A measure that raises nearly $260 million for affordable housing in Portland also enjoyed a solid win. The 20-year tax is estimated to cost the average Portland homeowner $74 annually and will go toward building 1,300 housing units. The new housing will be set-aside for people who make less than 30 percent of the median income.
A renewal of Metro’s natural areas bond measure also passed by a big margin of 73 to 27. This means Metro can move full-steam ahead on key projects like the new off-road biking trails in the North Tualatin Mountains near Forest Park.
Regionally, three cities (Tigard, Cornelious and King City) voted against a gas tax increase that would have raised money for road repairs and maintenance. Clackamas County followed suit by rejecting a six-cent per gallon gas tax by a 63 to 37 margin. While Tigard said no to a gas tax, it appears like voters have said yes to the possibility of light rail by the narrowest of margins.
Another bright spot is that Jim Bernard was voted chair of Clackamas County Commission. He ousted John Ludlow who is a loud voice for highway spending and has been publicly against investments in cycling infrastructure. While Ludlow criticized Metro and told the Portland Tribune in 2014 that, “When they continue to pour in money to bike paths they take it away from roadways” and “Freight can’t use a bike path,” Bernard has much more positive tone toward cycling — and towards Portland-style transportation planning. Ludlow was famous for his stance against “Portland creep,” but in a speech at the opening of TriMet’s Orange line, Bernard said he was, “Happy to welcome the suburb of Portland into Milwaukie.” Bernard also said one of the reasons he wants to be chair is, “Because investments in bike and pedestrian should not be a bad thing. It makes sense for quality of life and economic reasons.”

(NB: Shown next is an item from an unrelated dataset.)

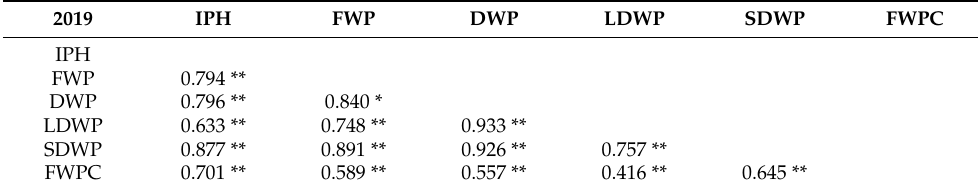
Table 2. Correlation coefficients among the 6 traits in the 302 ramie accessions (2019).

Statewide, Democrat Kate Brown easily won the race for governor. She’ll be instrumental in the major debate about transportation funding that’s coming in the 2017 legislative session. That debate will be much different now that Measure 97 failed at the ballot box. That measure would have raised $3 billion for state services by taxing corporations. Without that boost to the budget legislators will have a massive shortfall that will make infrastructure spending an even trickier conversation than usual.
Another transportation bright spot last night was the number of victories for transit-related funding measures that passed — including Measure M in Los Angeles. NextCity.org says the estimated $200 billion in funding just approved by voters nationwide is the largest victory for transit in U.S. history. However, there’s a cloud looming: Transit (like all infrastructure spending) is heavily reliant matching funds from the federal government — funds that might not be available in a Trump administration that’s complemented by Republican majories in the House and Senate.
This has been a horrible election where America’s democracy and ideals have been severely tested. Many people are rightfully scared at what a Trump presidency might bring and we must be vigilant and be ready to work hard to keep the hatred and divisiveness that has taken root during this election at bay.